## GOAL OF THE EXERCISE
Which lines in the entries below contain the string "anything"? Pick out each one and copy it in full.
---
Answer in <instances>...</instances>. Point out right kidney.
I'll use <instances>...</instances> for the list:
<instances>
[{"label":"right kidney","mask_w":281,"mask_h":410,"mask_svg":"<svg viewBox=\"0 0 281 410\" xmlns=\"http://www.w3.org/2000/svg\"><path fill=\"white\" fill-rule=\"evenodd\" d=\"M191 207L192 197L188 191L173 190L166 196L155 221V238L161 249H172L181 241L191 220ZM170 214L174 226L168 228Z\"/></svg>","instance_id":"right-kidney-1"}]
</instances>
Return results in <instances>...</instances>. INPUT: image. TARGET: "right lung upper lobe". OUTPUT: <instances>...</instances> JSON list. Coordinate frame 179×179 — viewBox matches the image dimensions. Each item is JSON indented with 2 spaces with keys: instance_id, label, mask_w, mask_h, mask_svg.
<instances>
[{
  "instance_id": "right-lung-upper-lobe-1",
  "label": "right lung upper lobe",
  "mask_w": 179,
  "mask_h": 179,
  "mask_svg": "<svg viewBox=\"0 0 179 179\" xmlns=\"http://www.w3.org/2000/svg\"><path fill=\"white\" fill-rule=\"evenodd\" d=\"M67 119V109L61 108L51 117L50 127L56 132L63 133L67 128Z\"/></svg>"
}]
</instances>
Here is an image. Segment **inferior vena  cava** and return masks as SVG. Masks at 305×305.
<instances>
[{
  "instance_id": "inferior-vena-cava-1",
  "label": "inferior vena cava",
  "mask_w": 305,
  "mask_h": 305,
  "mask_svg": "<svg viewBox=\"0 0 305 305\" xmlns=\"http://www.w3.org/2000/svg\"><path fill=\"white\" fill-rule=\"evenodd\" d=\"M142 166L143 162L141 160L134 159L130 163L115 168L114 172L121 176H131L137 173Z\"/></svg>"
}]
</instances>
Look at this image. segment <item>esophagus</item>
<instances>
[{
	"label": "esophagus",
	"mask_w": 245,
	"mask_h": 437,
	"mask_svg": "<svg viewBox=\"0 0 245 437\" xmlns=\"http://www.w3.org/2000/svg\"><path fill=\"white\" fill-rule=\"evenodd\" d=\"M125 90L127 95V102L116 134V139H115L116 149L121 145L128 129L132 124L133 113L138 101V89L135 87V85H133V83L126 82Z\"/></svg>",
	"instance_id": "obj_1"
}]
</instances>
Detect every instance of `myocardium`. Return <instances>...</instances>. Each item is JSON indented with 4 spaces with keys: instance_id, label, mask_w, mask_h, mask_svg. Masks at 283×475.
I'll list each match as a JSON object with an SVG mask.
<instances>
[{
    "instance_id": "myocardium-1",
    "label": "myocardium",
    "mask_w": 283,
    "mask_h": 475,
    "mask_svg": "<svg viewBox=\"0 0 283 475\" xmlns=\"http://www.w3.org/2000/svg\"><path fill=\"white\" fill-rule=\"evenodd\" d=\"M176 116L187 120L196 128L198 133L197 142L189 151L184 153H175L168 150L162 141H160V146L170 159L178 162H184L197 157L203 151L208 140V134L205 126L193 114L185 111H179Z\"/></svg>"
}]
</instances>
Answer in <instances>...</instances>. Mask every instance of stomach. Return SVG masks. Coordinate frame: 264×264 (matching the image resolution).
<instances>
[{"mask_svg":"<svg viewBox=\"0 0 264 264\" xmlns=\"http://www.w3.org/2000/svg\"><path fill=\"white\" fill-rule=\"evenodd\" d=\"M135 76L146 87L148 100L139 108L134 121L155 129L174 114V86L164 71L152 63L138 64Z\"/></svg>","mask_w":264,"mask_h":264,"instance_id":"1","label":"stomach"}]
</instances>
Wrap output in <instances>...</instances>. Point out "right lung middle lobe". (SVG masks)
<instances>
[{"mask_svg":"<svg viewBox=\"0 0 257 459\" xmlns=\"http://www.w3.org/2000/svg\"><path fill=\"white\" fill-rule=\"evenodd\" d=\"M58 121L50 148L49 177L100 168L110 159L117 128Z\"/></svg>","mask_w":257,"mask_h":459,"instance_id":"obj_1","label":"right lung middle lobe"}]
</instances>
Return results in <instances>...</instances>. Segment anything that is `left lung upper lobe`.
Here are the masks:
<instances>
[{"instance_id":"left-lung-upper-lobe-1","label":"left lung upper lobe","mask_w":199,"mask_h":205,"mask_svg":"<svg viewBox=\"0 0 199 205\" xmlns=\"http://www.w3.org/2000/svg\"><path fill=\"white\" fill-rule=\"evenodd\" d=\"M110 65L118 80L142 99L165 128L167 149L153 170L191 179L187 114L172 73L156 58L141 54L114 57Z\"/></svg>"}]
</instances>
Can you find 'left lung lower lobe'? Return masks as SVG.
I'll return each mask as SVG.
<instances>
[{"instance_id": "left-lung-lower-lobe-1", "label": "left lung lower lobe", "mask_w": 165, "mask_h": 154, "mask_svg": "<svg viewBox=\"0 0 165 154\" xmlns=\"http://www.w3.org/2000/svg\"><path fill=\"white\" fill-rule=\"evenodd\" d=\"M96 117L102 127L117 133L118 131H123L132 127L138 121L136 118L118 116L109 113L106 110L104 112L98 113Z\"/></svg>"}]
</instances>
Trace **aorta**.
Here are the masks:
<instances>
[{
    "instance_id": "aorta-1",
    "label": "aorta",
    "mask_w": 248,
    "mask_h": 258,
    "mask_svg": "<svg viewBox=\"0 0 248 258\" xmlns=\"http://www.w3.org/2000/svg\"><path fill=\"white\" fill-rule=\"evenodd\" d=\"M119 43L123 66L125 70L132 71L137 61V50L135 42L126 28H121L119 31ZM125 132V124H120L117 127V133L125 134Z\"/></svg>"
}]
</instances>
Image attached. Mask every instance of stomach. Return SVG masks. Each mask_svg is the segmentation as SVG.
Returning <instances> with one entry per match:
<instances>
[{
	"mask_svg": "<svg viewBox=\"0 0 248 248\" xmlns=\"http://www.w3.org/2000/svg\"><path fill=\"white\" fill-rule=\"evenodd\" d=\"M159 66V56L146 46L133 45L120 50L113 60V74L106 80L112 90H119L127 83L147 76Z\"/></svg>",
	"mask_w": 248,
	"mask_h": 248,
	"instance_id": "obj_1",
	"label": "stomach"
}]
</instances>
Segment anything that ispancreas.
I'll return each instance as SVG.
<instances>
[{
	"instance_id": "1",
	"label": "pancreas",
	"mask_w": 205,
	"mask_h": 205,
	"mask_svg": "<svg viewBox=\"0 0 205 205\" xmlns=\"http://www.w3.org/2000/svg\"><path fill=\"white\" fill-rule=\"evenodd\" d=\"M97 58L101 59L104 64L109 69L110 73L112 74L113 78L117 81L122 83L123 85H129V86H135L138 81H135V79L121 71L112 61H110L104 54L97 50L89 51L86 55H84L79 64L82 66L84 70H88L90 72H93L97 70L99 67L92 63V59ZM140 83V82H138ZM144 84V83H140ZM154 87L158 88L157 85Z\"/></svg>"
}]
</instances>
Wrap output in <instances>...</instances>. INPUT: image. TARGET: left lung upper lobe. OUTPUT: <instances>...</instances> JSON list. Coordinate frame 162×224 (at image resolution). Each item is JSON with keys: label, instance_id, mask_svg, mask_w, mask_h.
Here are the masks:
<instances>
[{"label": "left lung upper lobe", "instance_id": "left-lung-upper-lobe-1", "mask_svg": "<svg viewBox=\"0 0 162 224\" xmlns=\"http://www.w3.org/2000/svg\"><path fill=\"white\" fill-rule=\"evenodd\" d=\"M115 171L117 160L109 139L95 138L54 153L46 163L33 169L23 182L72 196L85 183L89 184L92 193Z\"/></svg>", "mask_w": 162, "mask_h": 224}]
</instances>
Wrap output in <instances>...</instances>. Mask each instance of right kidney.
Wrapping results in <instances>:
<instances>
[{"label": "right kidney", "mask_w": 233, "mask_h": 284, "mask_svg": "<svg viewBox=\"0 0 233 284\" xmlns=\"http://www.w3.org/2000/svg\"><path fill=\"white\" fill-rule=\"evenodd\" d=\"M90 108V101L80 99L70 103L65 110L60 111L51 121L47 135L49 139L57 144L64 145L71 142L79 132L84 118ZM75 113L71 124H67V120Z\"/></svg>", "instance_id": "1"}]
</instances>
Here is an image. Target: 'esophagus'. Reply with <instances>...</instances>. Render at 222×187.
---
## THE RESPONSE
Return results in <instances>...</instances>. Segment anything that is `left lung upper lobe`.
Segment anything that ispancreas.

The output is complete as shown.